## Task goal
Search the entries below for "center" and copy each matching line.

(Records shown begins)

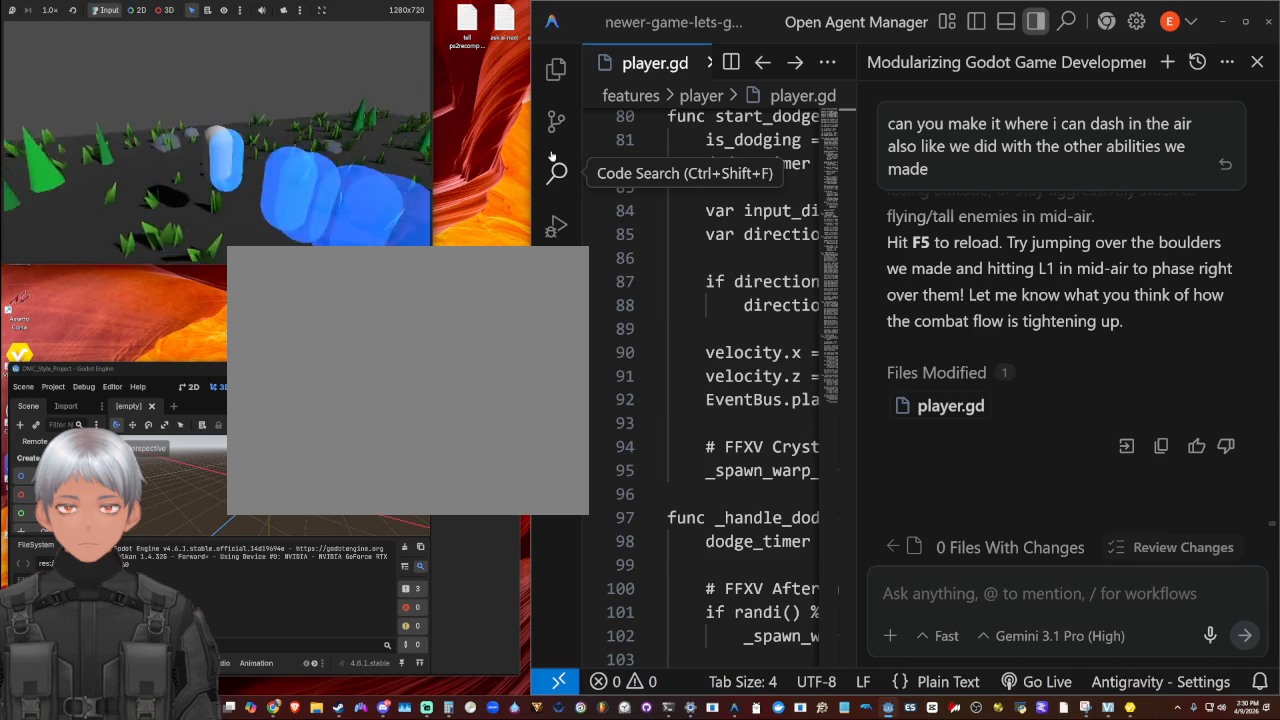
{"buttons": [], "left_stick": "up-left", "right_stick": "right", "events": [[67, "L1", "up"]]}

(Records shown ends)
(Records shown begins)

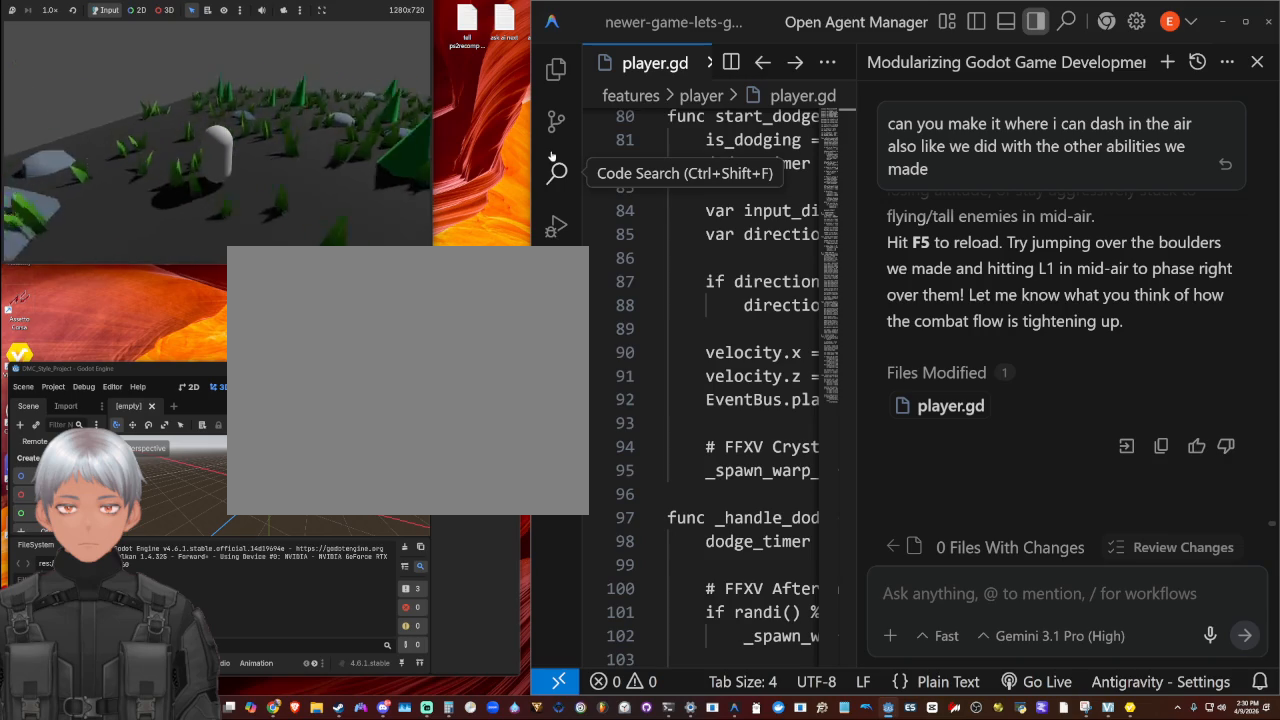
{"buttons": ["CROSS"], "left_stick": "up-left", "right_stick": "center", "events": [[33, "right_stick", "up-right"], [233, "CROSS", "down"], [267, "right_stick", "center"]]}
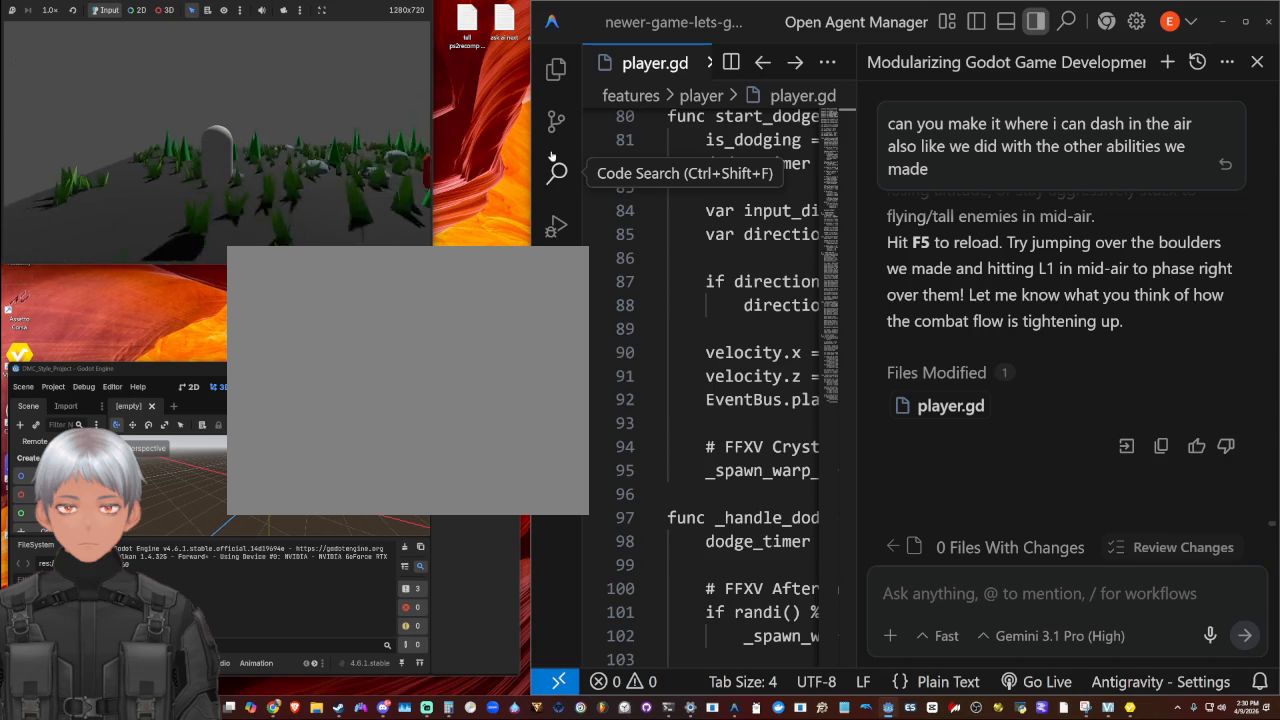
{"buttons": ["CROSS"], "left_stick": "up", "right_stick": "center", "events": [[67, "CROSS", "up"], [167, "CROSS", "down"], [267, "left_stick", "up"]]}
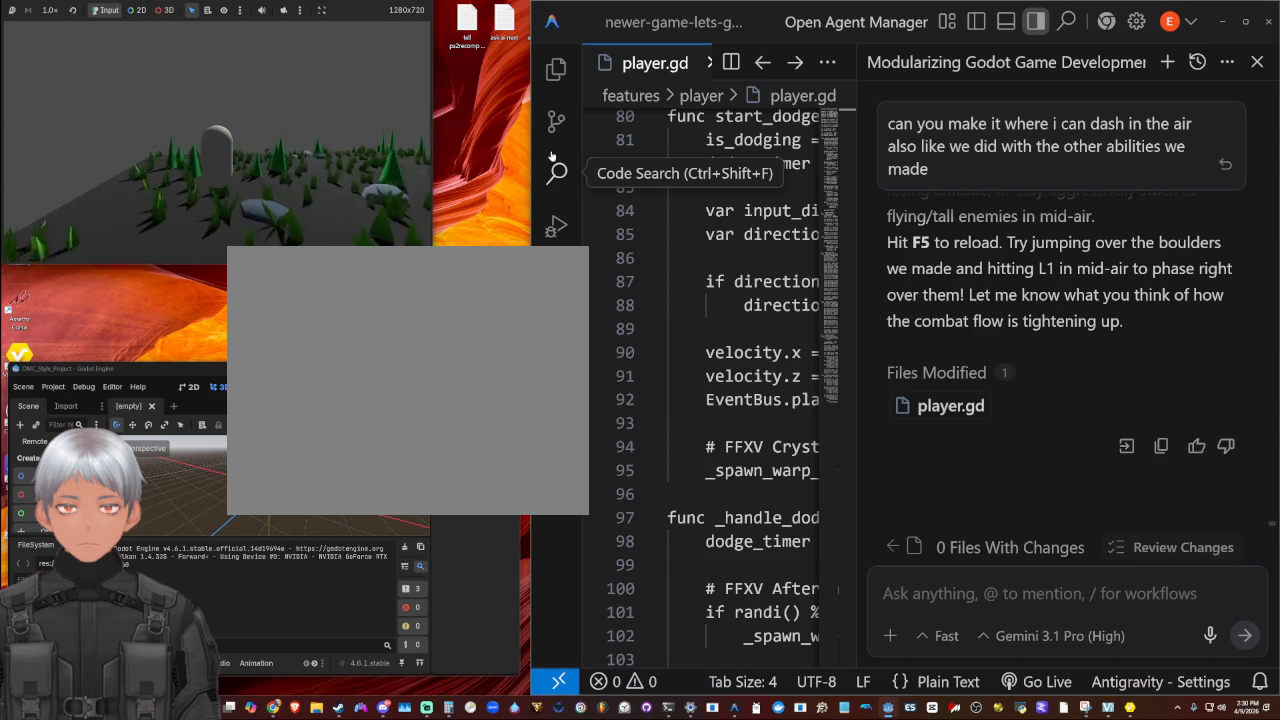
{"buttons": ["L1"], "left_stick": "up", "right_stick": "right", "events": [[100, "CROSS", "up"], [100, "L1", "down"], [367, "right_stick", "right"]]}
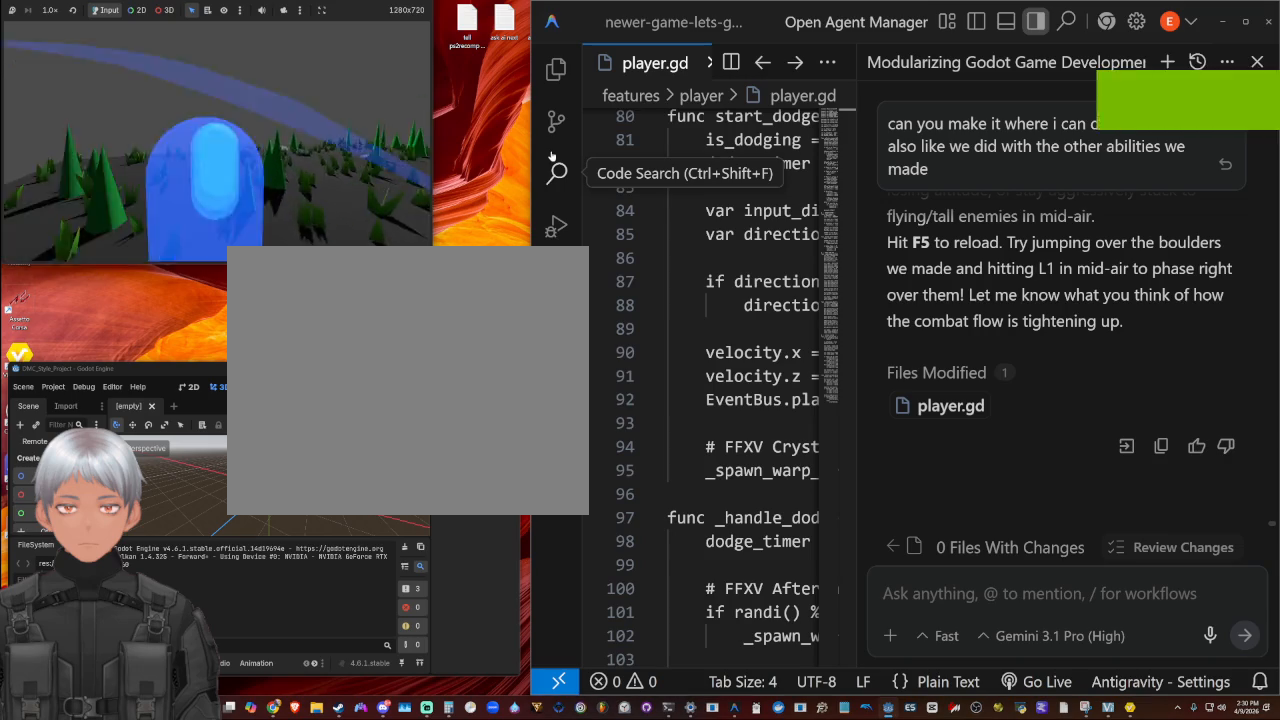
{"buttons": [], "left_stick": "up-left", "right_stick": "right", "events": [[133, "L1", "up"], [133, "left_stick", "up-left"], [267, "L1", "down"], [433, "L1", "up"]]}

(Records shown ends)

## Reply
{"buttons": ["CROSS"], "left_stick": "up-left", "right_stick": "center", "events": [[33, "right_stick", "up-right"], [233, "CROSS", "down"], [267, "right_stick", "center"]]}
{"buttons": ["CROSS"], "left_stick": "up", "right_stick": "center", "events": [[67, "CROSS", "up"], [167, "CROSS", "down"], [267, "left_stick", "up"]]}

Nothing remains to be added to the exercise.